Antoine “Raw Dawg” Wilson and Romon “Madd Judge” Phillips have found their purpose. In 2006, on the eve of the release of what would become their last secular CD, Romon had an encounter with God. God told Romon that he should use his talents and gifts to bring souls into His kingdom. Like Jacob wrestling with the angel near the Jabbok River (Genesis 22-30), Romon agonized over this revelation for several days before he made the decision to change the focus of his music. When he informed Antoine of his transformation, Antoine initially resisted the idea of changing the duo’s focus to Christian rap music, but over a period of several months, God spoke to Antoine’s heart and soon he was on board with the new vision.

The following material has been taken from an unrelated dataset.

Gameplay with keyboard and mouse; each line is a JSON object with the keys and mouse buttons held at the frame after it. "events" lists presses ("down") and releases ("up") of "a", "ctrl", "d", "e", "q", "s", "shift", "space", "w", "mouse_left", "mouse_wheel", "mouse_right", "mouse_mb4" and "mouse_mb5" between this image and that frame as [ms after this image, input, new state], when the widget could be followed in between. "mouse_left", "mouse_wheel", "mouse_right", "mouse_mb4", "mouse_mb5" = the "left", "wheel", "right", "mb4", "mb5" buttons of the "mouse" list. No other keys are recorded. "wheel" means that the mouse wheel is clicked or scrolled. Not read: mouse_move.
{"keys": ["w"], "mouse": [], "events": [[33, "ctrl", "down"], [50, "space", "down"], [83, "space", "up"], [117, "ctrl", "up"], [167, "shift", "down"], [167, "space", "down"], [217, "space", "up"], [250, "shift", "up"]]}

Not satisfied with just doing the generic, outdated run-of-the-mill type of Christian rap music, Antoine and Romon wanted to create their own brand of music that would complement the vision that God had given them. Thus, Life Music was born. Under their own label, Element 5 Entertainment, the duo will release music that promotes the Gospel of Jesus Christ while addressing the issues that Christians and non-Christians face in the world that we live in.

With the state of Hip Hop today, the world needs an antithesis to the negativity, degradation, and materialism that exists in rap music. Raw Dawg Madd Judge offers a more positive spin than their secular counterparts, but don’t get it twisted. They tackle real issues such as sex, drugs, violence and relationships just like the secular rappers do. The difference is that the duo not only touches upon these subjects, but they offer Godly solutions as well. That’s what Life Music is all about.